In Mircea Cărtărescu’s Solenoid, there is such a place as “the saddest city on the face of the earth.” It is called Bucharest. It is a “sea of bizarre rooves” and unplastered houses, beneath a sinister lattice of tram wires, overlooked by stucco angels, whose broken wings cast long shadows over the blind walls of derelict factories. The people commute in overcrowded trains to their grinding jobs, or wait in line for the stores to open, or sit in the waiting rooms of official buildings, always in quiet resignation. With its squalid housing and pavement buried under trash and slime and sunflower seeds, Bucharest seems to be a city ruined by design, an urban emblem of humanity’s “grand tragedy and everlasting disappointment.”
But in this “crepuscular” city of despair, often when you least expect it, a conspicuous door opens to a palatial grotto of translucent stone “with gently phosphorescent air”; or a stairwell in a home descends for hours into the bowels of the earth, where the cables and plumbing blend into the entrails of a slumbering cosmic horror; or a passage through an outwardly ordinary building leads to an oneiric museum, displaying otherworldly organisms, things from the past as well as the future. In the surreal literary universe of Cărtărescu’s fiction, which he has published along with poetry since the early 1980s as well as theory and criticism since the early '90s, such “anomalies”—as the narrator of Solenoid calls them—permeate a deprived and stultifying day-to-day urban life. That he has crafted a meganovel of Solenoid’s capaciousness that sustains both the quotidian and absurdist tenors, without one trivializing the other, is itself a bizarre act amounting to sorcery.
Solenoid was first published in 2016 and has been translated by Sean Cotter into exceptionally graceful English prose. On the one hand, the book is a continuation of Cărtărescu’s project to mine the experiences of his childhood and youth, “the trunk of those twenty-two years,” to create long, dense novels that, despite their common material, contain unique atmospheres (to go off the fable-like Nostalgia, translated by Julian Semilian and the ecstatic Blinding, translated by Sean Cotter—the only other texts available in English of Cărtărescu’s significant oeuvre). On the other hand, it also presents a “crucial switch point” in the adult years of this life story, as if the trunk had forked in two and branched out into a possible future of Cărtărescu’s imagination.

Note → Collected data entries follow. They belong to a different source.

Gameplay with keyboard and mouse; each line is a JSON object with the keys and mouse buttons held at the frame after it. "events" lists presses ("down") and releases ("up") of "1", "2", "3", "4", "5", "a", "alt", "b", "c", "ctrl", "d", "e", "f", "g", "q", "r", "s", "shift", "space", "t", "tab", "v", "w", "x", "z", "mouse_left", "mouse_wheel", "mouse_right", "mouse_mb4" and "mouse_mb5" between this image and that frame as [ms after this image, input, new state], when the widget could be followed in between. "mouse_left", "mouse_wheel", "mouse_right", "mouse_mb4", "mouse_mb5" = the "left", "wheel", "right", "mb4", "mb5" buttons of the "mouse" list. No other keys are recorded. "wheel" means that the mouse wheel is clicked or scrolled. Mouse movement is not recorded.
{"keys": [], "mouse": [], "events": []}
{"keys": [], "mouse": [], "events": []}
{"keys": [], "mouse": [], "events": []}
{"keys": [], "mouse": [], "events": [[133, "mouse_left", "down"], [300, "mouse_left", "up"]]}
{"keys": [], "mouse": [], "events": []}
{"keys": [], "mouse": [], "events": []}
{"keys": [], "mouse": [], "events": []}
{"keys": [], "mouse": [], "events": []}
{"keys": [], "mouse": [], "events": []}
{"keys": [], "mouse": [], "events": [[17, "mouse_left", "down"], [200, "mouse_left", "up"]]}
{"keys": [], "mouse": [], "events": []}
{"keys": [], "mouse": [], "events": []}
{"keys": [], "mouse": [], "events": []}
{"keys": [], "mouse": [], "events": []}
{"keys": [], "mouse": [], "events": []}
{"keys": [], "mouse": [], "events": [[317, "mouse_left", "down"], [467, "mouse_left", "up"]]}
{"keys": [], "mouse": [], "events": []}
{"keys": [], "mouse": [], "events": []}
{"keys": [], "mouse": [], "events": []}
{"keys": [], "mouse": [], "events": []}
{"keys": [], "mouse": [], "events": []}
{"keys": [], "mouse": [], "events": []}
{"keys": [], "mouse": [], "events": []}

Solenoid is ambitious, esoteric, grotesque, sometimes grisly, and constantly brandishing a surly egotism worthy of Dostoevsky’s underground man. It could well be one of the most successful pieces of fabulism in recent decades. And as we’ll see, it serves as a kind of summation of surrealism, as well as the major trends of twentieth-century thought that accompanied the history of modernist art. A reductive summary would only create an impression of eclectic chaos, but every element encompassed in Solenoid’s 638 pages seems to be consonant with all the others, along with the wide field of literary references: Kafka’s scrapbooks of inner experience; the manic and detailed self-exposure along with the elaborate conspiracies of Rousseau’s Confessions; the ironic fantasias of Mann’s Doctor Faustus; the lyrical philosophy of Borges; the schoolboy trials of Musil’s Young Törless; the surly disgust of the human body in Hamsun’s Hunger; the ludic mathematical fables of Carroll and Abbott; the liminal piazzas and arcades of de Chirico’s paintings, with the great spindly land mammals of Dalí’s; and the memoir-fictions of Rilke, Nabokov, and Poe.
First things first: Solenoid is “not a novel” according to the narrator of this document, who describes it instead as a long diary made up of several notebooks recording the anomalies he has experienced for most of his conscious and unconscious life. It can’t be a novel for him because these anomalies—nocturnal bedside ghosts, a floating blue sphere, a gender-swapped mirror image—are not fictitious, not figments of dreams, but entities making their entrance from some “difference in quantum phase” or dimensional rupture that is still “embedded in reality.” Later in his second notebook, he says that what he is writing can’t be a novel, since novels are about stuff happening, “endless stories” to while away the time. And if this book is not a novel, then its author must not actually be a writer. Indeed, he devotes several passages early in the first notebook to attempting to answer “the question of why I never became a writer.” After all of his studies and ambitions, he conceives of Literature as a “hermetically sealed museum” whose doors have been “meticulously” painted onto the walls. The illusory doors offer nothing but disappointment and pain, the oil paint fumigating the corridors forever.
How could one assume that these gray blocks of text have any connection to the colors and sensations of lived experience? “Why would I, a three-dimensional creature, take as a guide the two dimensions of an ordinary text? Where will I find the cubical page where reality is modeled? Where is the hypercubic book whose covers gather the hundreds of cubes of its pages?” There can be no correspondence between the representation and what is represented, and the pictures of portals will never open themselves. The task of writing this diary, a “real book,” is for its author to understand himself “to the very end,” to plumb his own mental labyrinth and compose a text that is “unartistic and unliterary,” a “bitter and incomprehensible” book. By retreating within, perhaps he will find “a real door scrawled onto the air” rather than one drawn on the wall, and produce a work that is genuinely “outside the museum of literature” and outside the prison-house of consciousness. For all its escapist pleasures, fiction fastens its readers to the world; its promises are always empty. “True” writing must furnish a true escape.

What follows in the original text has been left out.